How Immigration Fears in the U.K. Are Fueling Support for an E.U. Exit

Home - David Kirby has had enough. At 71, the retired electrician and lifelong Londoner doesn’t like the way England is changing.

“The country has had it with everything,” he says over a pint on a December day at a J.D. Wetherspoon pub in southeast London. “The way they are letting everybody in, it is too much. It is overloaded now. There are too many foreigners in the country.”

Like many who are broadly opposed to immigration here, Kirby thinks Britain should leave the European Union—and soon, he’ll get the chance to vote for it, in a referendum likely to be held late in 2016. Prime Minister David Cameron pledged in 2013 to put the country’s membership to a vote in part to solidify support on his right flank in the build-up to this year’s general election — though he has said he favors staying in the union under certain terms.
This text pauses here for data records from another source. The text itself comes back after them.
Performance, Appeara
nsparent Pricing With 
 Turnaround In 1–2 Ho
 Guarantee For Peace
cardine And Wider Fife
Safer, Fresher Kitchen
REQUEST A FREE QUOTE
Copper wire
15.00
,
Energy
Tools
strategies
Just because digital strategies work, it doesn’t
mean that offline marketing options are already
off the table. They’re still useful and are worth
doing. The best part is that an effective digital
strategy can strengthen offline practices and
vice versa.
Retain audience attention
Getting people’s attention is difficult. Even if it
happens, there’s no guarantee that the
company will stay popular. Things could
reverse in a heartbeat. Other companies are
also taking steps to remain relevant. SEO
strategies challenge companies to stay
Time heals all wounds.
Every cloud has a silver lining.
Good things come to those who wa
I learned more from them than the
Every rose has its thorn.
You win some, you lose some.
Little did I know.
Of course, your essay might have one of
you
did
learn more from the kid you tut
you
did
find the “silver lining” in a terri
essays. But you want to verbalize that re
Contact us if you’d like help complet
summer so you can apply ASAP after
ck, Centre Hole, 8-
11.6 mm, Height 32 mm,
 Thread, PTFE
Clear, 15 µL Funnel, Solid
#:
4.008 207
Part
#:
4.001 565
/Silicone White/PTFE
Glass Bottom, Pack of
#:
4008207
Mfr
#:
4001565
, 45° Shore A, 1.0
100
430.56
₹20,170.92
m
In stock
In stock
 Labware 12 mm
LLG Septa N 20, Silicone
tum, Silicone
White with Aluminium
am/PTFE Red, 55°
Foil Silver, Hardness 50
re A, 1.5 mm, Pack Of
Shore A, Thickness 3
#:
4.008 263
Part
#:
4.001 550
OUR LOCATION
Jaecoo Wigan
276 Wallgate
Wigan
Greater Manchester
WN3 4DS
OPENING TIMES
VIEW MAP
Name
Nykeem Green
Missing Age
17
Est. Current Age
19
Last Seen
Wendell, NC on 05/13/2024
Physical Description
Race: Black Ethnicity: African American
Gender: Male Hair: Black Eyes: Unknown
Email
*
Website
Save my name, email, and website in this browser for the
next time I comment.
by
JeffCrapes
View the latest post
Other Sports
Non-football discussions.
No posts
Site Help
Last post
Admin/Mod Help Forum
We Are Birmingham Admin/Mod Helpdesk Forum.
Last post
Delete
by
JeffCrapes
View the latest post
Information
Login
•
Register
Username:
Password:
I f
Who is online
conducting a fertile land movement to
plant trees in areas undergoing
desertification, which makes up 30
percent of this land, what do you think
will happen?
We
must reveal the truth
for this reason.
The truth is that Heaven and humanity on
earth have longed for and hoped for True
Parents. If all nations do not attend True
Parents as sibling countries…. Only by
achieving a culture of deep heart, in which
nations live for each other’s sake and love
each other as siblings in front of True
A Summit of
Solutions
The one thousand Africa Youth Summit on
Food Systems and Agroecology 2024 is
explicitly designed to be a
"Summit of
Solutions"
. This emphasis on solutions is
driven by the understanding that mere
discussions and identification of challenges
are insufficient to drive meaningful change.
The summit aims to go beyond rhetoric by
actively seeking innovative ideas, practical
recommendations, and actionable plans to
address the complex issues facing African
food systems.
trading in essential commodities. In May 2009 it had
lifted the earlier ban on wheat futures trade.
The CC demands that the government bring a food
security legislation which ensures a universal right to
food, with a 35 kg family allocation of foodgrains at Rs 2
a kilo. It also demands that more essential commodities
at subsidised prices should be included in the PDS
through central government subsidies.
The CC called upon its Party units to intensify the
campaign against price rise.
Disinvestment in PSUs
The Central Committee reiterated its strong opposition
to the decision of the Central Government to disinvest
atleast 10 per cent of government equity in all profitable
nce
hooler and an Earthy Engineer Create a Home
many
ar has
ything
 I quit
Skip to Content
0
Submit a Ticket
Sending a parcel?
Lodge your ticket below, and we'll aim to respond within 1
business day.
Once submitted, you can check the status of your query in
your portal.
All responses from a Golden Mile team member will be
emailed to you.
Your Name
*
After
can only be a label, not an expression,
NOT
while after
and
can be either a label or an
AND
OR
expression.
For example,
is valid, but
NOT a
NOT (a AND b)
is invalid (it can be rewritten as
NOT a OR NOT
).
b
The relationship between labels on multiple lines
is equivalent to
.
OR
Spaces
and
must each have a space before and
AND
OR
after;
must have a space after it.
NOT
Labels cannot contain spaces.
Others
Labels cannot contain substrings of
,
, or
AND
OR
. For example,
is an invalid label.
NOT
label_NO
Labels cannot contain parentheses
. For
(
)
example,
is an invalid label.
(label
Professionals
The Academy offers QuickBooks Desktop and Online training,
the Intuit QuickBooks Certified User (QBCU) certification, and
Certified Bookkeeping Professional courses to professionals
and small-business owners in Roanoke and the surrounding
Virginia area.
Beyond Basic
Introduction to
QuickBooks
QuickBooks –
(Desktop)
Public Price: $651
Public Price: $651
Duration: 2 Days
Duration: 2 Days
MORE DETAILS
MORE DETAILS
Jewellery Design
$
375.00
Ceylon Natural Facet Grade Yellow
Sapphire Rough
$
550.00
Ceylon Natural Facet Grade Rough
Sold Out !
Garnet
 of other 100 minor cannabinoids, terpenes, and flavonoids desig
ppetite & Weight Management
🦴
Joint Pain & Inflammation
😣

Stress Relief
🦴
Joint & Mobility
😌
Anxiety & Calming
The possibility that Britain might decide to leave the E.U.—dubbed “Brexit”—is as dominant in the British press as the Republican primary is in the U.S., and has eclipsed the rest of Cameron’s agenda. Thursday marks a turning point in that debate as the prime minister travels to Brussels for a summit with the European Union heads of state, in hopes that he can make progress in negotiations over E.U. reforms that he thinks will keep his country in the union. Cameron has said that if the E.U. can agree to his proposed reforms before a summit in February, he will campaign to convince the British people to remain in the E.U. If it does not, he has threatened to campaign for Britain to leave — an outcome that could be a mortal blow to a union already battered by economic headwinds and a historic migrant crisis.